Aim of the task. Starting from the line containing "left_click(541, 286)", give again every line through the end of the entries, word for word. Pictures stay out of the copy.

Records for processing.
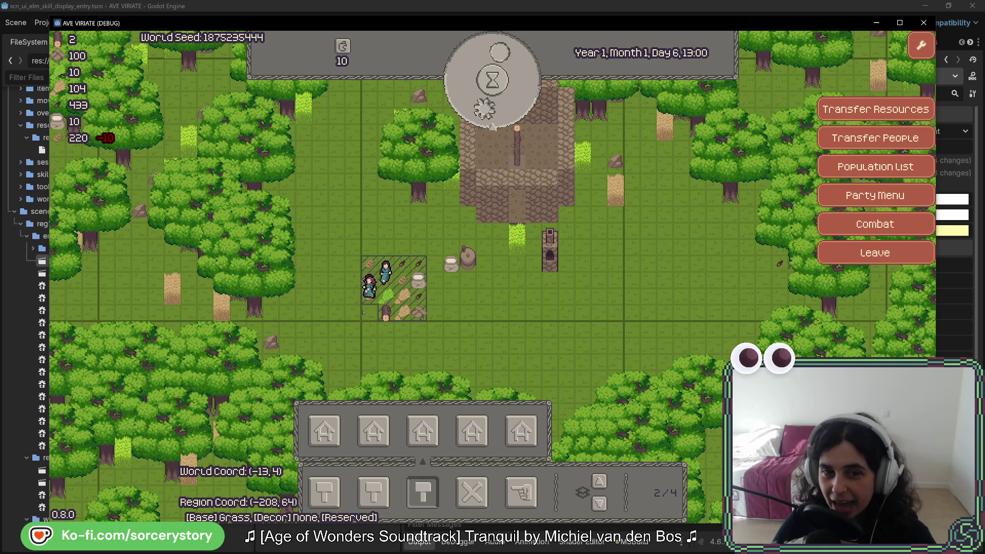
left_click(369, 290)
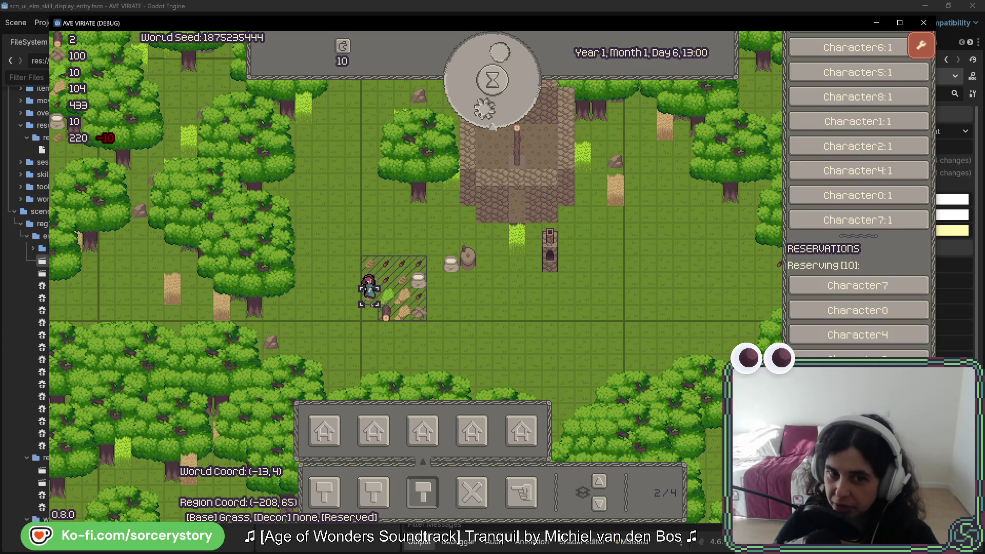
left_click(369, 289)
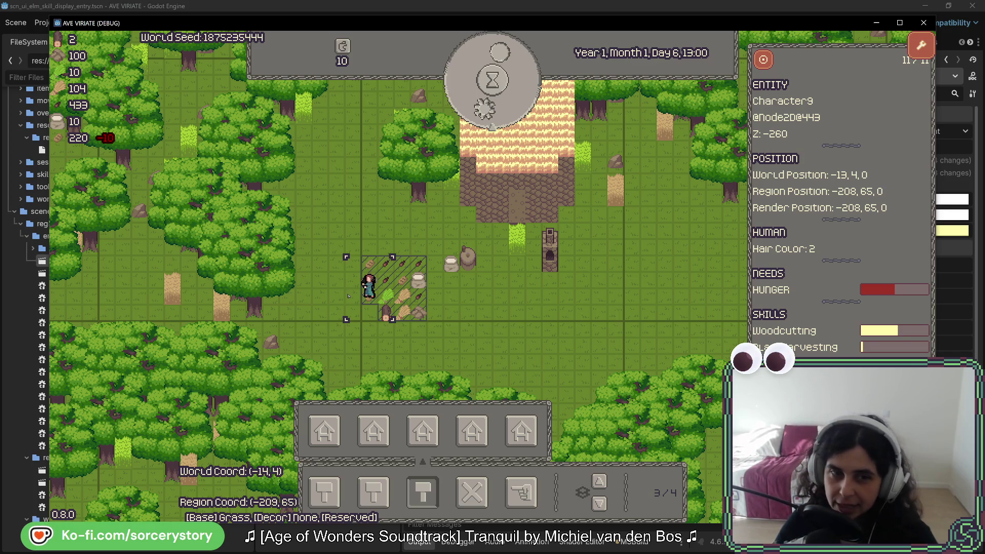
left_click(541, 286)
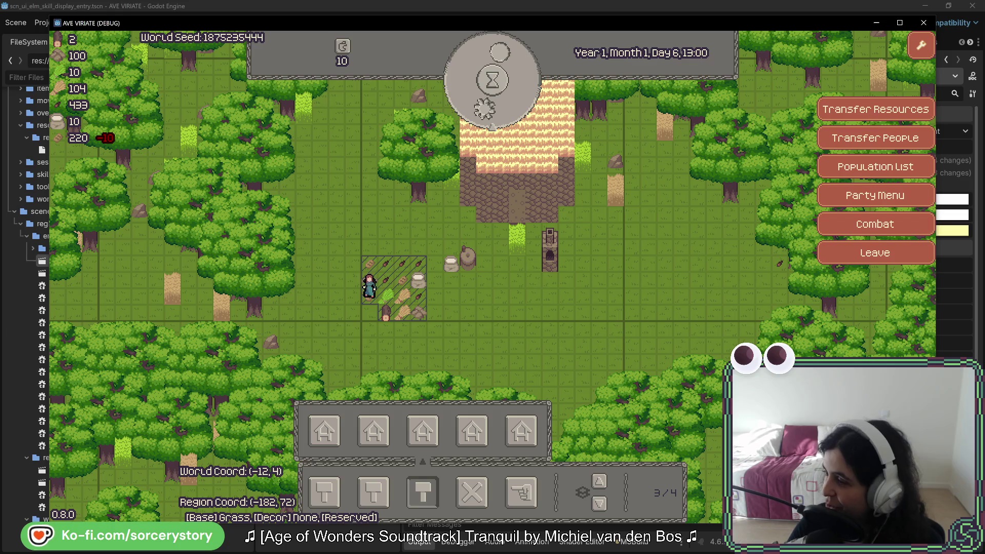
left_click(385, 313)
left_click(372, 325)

The completed task.
left_click(541, 286)
left_click(385, 313)
left_click(372, 325)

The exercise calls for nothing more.